– И чего же дальше?
– А чего? Сделали они свое дело, сели в машину – и поминай как звали! Соседи, которые проснулись, милицию вызвали, «Скорую»… Тут же эти понаехали – крутые на «Мерседесах», откуда уж узнали? Должно быть, Шапошников еще в чувстве был – сам позвонил. У них теперь ведь в каждом кармане по телефону…
– И как он – живой?
– А кто знает? Увозили – вроде еще живой был. Но кто видел, говорят – ужас необыкновенный! Квартира в крови вся! На лестнице кровь, и даже возле дома лужа… Просто мясорубка, представляешь? Следователь будто объяснил, что эти из обрезов стреляли картечью, как на крупного зверя, с особой жестокостью!
– Да-а, жизнь! Живешь и не знаешь, доживешь ли до завтра!
– Не говори! Страшно жить, страшно!
Голова в завитках немыслимого перманента повернулась лицом в сторону Карины, и выцветшие глаза пристально уставились на девушку, словно призывая ее тут же подтвердить тезис об ужасе жизни.
Карина с досадой обнаружила, что давно и с интересом пялится на незнакомую словоохотливую тетку, и тотчас скромно отвела взгляд.
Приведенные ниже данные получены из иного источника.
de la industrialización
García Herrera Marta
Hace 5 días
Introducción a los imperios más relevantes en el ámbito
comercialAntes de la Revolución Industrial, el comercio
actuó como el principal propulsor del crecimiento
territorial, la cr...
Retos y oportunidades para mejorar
Вот, значит, как – уже весь город знает об этой истории! Знают даже, что говорил следователь. И ничего удивительного – Плужск не то место, где можно что-то сохранить в тайне.
Вот и о ее связи с ведущим хирургом узнал весь город. Все коллеги, все старухи на базаре, и, разумеется, жена Тупицына тоже узнала. Карина была не склонна придавать этому особое значение, но однажды ее вызвала в свой кабинет старшая медсестра отделения Надежда Николаевна.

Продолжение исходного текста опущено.